:: Data under study
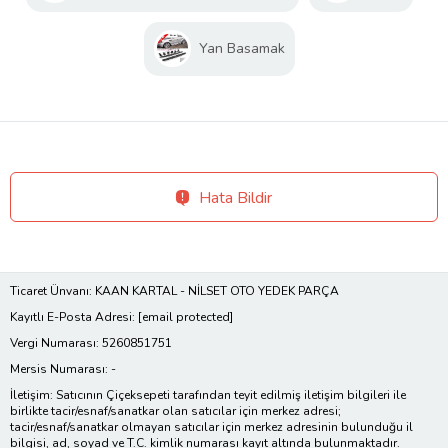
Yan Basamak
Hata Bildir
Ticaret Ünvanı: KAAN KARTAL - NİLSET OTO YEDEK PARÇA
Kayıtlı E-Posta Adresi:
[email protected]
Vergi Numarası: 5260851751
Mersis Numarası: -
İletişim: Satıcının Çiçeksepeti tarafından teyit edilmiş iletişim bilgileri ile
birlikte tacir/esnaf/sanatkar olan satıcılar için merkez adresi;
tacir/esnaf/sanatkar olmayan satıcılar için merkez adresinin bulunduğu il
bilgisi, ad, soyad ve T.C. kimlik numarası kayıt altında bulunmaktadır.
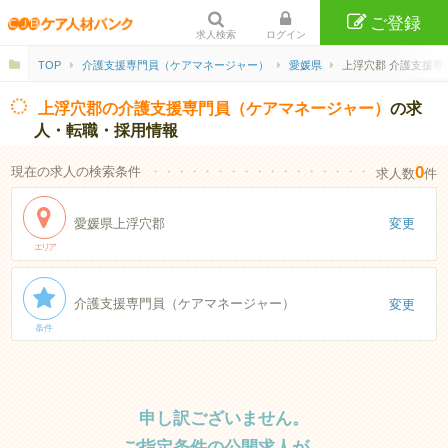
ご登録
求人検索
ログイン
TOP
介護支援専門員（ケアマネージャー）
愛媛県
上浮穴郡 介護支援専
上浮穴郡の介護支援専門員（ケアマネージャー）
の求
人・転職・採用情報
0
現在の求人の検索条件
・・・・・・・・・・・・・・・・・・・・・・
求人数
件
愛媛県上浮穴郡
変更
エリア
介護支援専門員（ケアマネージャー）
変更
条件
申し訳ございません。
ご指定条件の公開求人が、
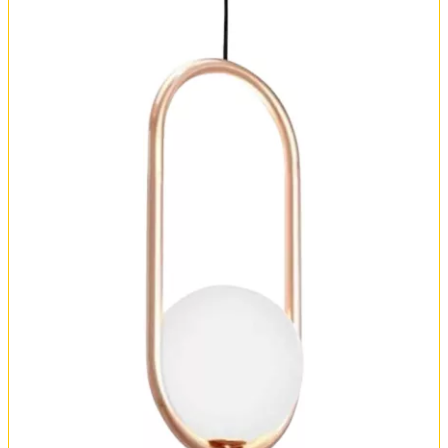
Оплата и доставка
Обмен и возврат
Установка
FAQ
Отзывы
::::
:: Data under study
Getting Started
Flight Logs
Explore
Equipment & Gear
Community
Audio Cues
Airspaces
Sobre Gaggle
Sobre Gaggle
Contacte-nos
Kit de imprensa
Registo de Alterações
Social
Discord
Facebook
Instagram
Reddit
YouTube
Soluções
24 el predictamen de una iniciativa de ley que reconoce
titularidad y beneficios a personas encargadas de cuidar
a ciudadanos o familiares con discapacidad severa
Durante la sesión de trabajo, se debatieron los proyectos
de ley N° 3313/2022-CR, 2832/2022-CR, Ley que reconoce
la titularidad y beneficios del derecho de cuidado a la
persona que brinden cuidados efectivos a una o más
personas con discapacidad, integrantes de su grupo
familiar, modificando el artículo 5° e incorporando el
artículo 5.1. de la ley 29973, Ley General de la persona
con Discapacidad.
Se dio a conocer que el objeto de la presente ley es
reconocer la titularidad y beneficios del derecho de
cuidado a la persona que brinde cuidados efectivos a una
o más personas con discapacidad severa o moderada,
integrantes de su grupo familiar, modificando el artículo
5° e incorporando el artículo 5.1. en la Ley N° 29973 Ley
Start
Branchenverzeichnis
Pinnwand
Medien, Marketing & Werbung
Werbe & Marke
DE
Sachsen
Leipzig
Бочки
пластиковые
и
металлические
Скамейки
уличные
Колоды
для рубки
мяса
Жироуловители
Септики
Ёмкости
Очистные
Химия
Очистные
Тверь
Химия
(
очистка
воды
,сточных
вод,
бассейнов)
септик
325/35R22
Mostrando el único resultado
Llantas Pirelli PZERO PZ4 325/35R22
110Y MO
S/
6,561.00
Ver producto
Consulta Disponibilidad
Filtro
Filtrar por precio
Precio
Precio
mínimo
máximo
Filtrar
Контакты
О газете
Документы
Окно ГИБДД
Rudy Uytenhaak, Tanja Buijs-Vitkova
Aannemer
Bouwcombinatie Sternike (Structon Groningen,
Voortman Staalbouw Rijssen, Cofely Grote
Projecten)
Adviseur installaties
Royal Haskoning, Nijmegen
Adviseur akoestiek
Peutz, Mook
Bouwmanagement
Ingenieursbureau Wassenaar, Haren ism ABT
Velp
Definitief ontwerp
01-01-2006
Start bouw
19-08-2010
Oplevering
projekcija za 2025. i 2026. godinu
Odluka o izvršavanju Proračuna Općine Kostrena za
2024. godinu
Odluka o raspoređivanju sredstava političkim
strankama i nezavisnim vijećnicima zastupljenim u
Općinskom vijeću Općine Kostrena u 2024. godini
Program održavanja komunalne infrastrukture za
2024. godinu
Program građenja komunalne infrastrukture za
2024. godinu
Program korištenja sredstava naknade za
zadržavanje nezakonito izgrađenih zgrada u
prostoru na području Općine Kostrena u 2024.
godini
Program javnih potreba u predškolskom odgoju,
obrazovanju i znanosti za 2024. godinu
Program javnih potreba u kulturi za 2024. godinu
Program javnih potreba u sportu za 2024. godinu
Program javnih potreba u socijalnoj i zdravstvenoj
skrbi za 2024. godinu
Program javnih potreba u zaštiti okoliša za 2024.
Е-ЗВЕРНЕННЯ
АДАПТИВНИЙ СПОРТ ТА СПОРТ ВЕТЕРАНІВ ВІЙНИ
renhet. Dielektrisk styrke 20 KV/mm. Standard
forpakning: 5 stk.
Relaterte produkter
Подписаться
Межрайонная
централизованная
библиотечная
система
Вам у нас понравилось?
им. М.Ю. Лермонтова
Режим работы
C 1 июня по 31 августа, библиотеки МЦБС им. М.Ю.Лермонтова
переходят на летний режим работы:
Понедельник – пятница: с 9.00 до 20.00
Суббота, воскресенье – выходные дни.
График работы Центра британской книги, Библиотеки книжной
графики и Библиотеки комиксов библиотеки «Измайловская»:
::::
- **What is being asked**: Reproduce verbatim every line from the one containing "Yan Basamak" to the one containing "İletişim: Satıcının Çiçeksepeti", including both of those lines.

- **Solution**:
Yan Basamak
Hata Bildir
Ticaret Ünvanı: KAAN KARTAL - NİLSET OTO YEDEK PARÇA
Kayıtlı E-Posta Adresi:
[email protected]
Vergi Numarası: 5260851751
Mersis Numarası: -
İletişim: Satıcının Çiçeksepeti tarafından teyit edilmiş iletişim bilgileri ile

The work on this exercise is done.